# how do you know a goats in heat



## meluvgoats (Apr 19, 2012)

How do you tell if goats are in heat? I dont have any bucks or wethers so I wont be able to tell by that...
Thanks,
Lauren


----------



## Saanens N Alpines (Oct 20, 2010)

My best indicator is tail flagging. Watch them every day for it. When they are in heat they do it over and over. They should also have a discharge and their tails may be sticky, but I can tell when our does are in heat from 100 yards away from the tail flagging.


----------



## Skyz84 (Jul 25, 2011)

Tail flagging and discharge is usually a good give a way. Mine also get really vocal. Some of them even "talk" differently. Not sure how to describe it but it's a sound I've only ever heard come out of girls in heat. LOL


----------



## toth boer goats (Jul 20, 2008)

Yep... and sometimes ....they may ride another Doe or visa versa.... but that can also be dominance as well....

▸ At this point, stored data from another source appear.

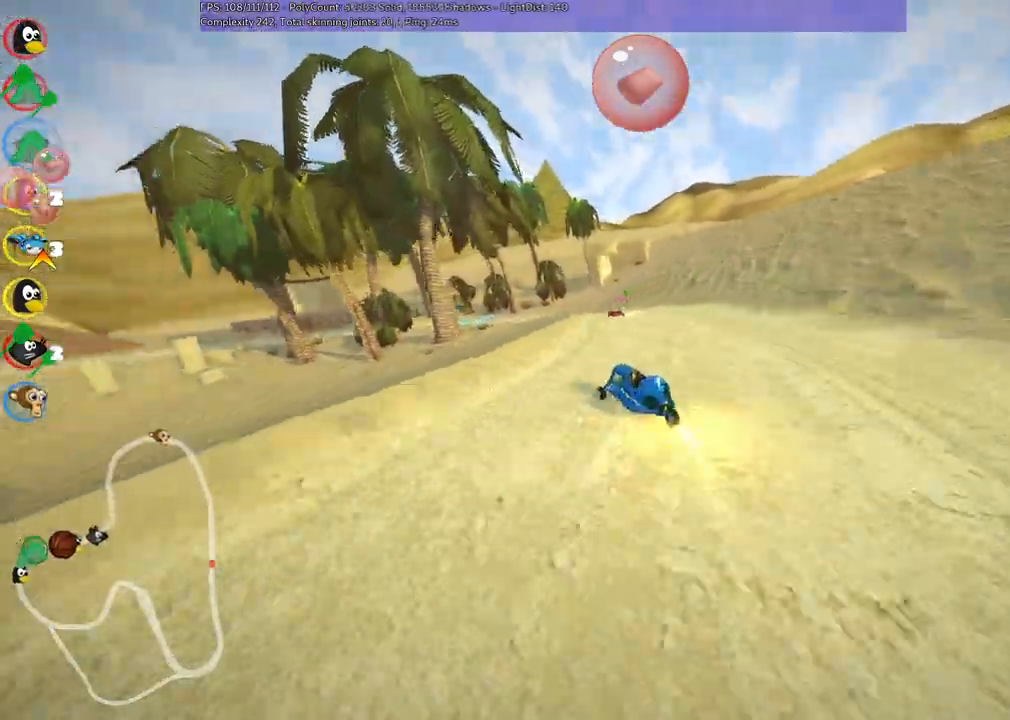
{"keys": ["m", "right", "up"], "events": [[133, "left", "down"], [383, "left", "up"]]}
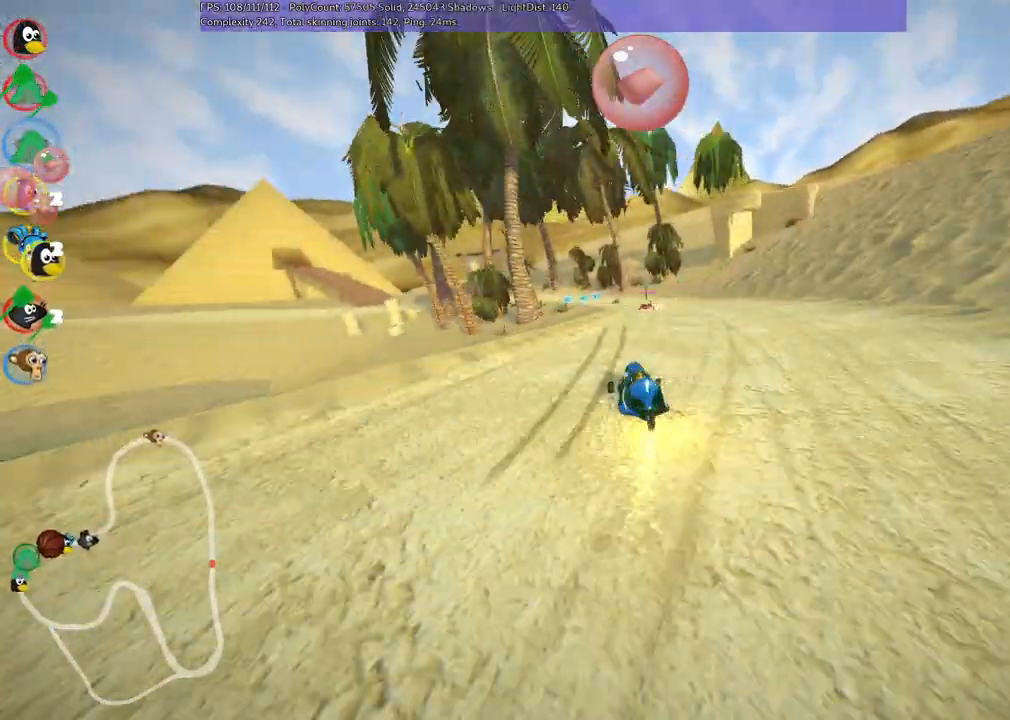
{"keys": ["m", "right", "up"], "events": [[16, "left", "down"], [300, "left", "up"]]}
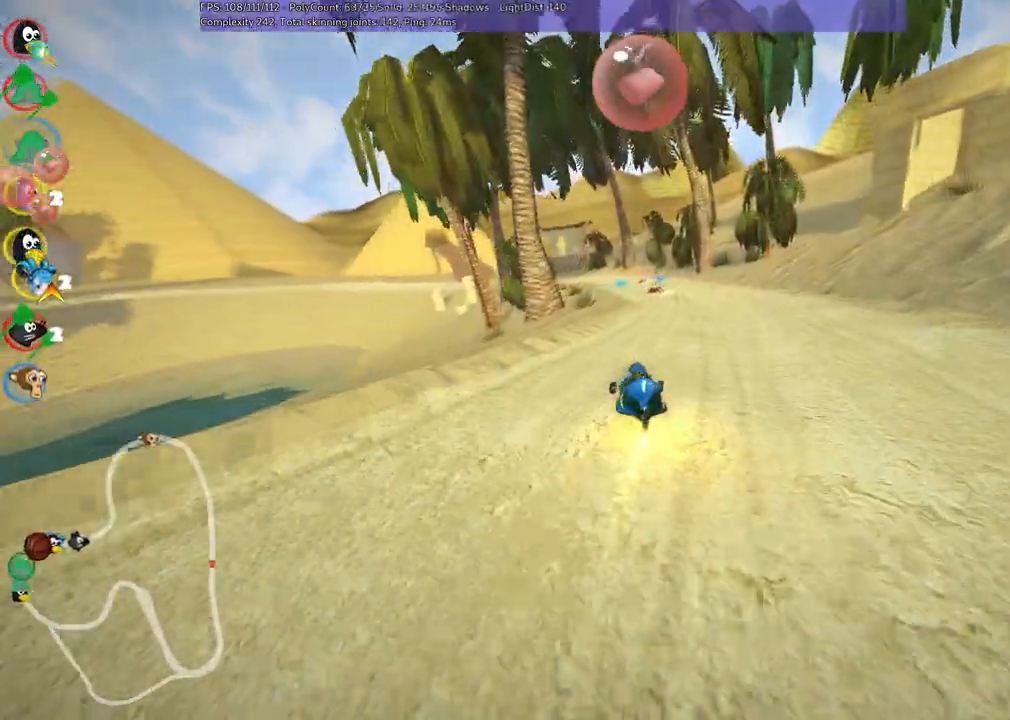
{"keys": ["m", "right", "up"], "events": [[33, "left", "down"], [183, "left", "up"], [316, "left", "down"], [466, "left", "up"]]}
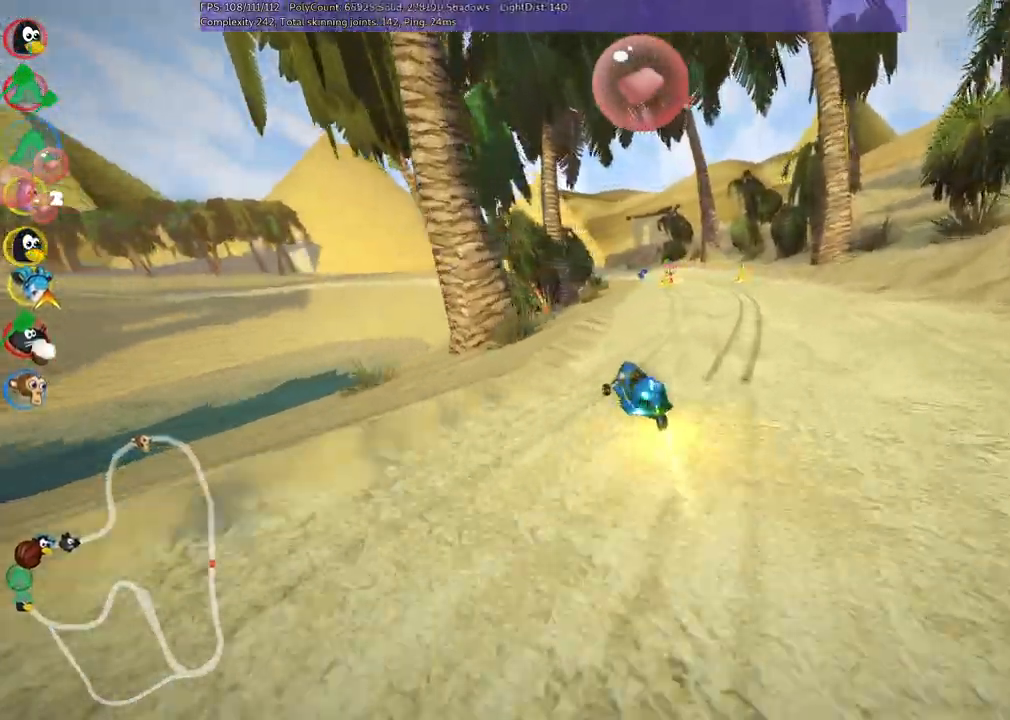
{"keys": ["m", "right", "up"]}
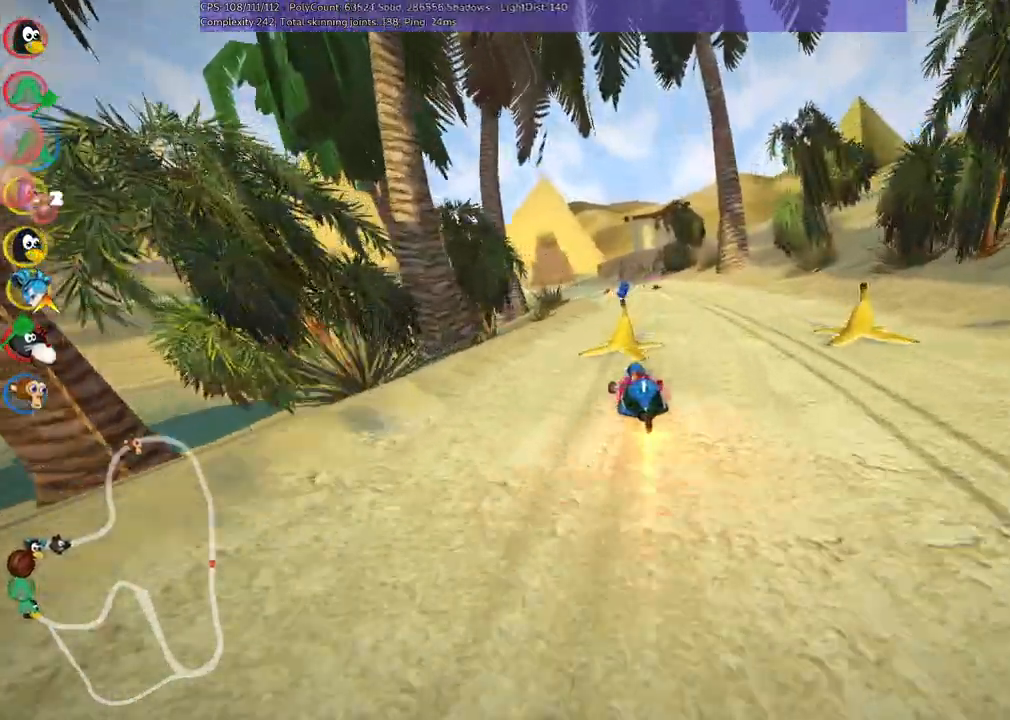
{"keys": ["left", "m", "right", "up"], "events": [[116, "left", "down"], [316, "left", "up"], [500, "left", "down"]]}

If they just went out of heat ...you will see a white discharge...write it down on the calender......then count 18 to 21 days and start watching for the next heat cycle.... start watching just prior ...to the 18th day.... :wink:


----------



## J.O.Y. Farm (Jan 10, 2012)

I agree with what has been said! One of my does will act bucky too.... so you could look for that..... but out of my 4 that I have seen go into heat only one does that.....


----------



## meluvgoats (Apr 19, 2012)

Ok thanks


----------



## mabeane (Nov 6, 2010)

So of my gentle, easy going does get very pushy. The milkers also go down on their milk production.


----------



## meluvgoats (Apr 19, 2012)

mabeane said:


> So of my gentle, easy going does get very pushy. The milkers also go down on their milk production.


Thanks my Toggenburg is very easy going and gentle so I might be able to tell with her. I've had them for 2 months now and I havent seen any signs for them to go in heat. They are 8 months old.


----------



## Saanens N Alpines (Oct 20, 2010)

Most dairy does are seasonal breeders, and go into heat from late August.-January.


----------